Tomorrow could be an important day to see if the markets signal a move significantly lower, or it’s possible they may signal good news with a short term bottom. The S&P 500 is only about 2% above the 200-dMA and that is a support level if the markets break lower.
 
RSI, (SMA-14)
Relative Strength (that measures the size of up vs. down moves) cycles between tops and bottoms on a 14-day moving average basis.  It remains close to oversold so it still looks like the downturn is likely to reverse before it swings into a full-blown correction.  That’s far from an endorsement though, because RSI can remain oversold for some time, assuming it does get to an oversold level.
 
MARKET INTERNALS (NYSE DATA)
The 10-day moving average of the percentage of stocks advancing (NYSE) remained 48% at the close Wednesday.  (A number below 50% is usually BAD news for the markets.) New-lows outpaced New-highs Wednesday. The spread (new-highs minus new-lows) was minus-86 (It was +81 Tuesday).  The 10-day moving average of change in the spread was down to minus-16. In other words, over the last 10-days, on average, the spread has DECREASED by 16-each day.

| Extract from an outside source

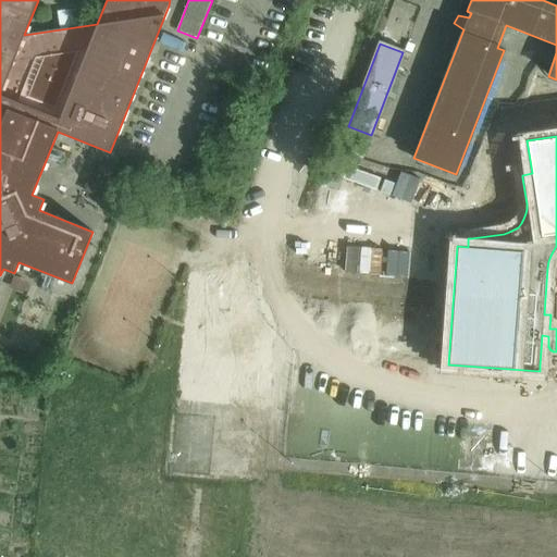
[(417,199),(417,213),(443,214),(443,200),(417,199)]
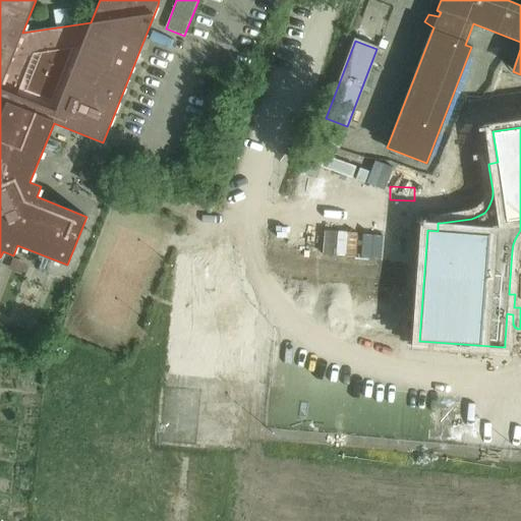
[(193,360),(245,363),(250,262),(193,258),(188,341),(194,342),(193,360)]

Internals switched to neutral on the market because the up volume is trending up. At least the news is not ALL bad.
 
Market Internals are a decent trend-following analysis of current market action, but should not be used alone for short term trading. They are usually right, but they are often late.  They are most useful when they diverge from the Index.  In 2013, using these internals alone would have made a 16% return vs. 30% for the S&P 500 (in on Positive out on Negative – no shorting).  Of course, few trend-following systems will do well in an extreme low-volatility, straight-up year like 2013.
 
NTSM                                                            
Wednesday, the long-term NTSM system analysis remained HOLD. The VIX and VOLUME indicators remain negative; Price is positive; other indicators are neutral.

MY INVESTED STOCK POSITION
I remain fully invested at 50% invested in stocks. 50% is conservative, but appropriate for a retired guy.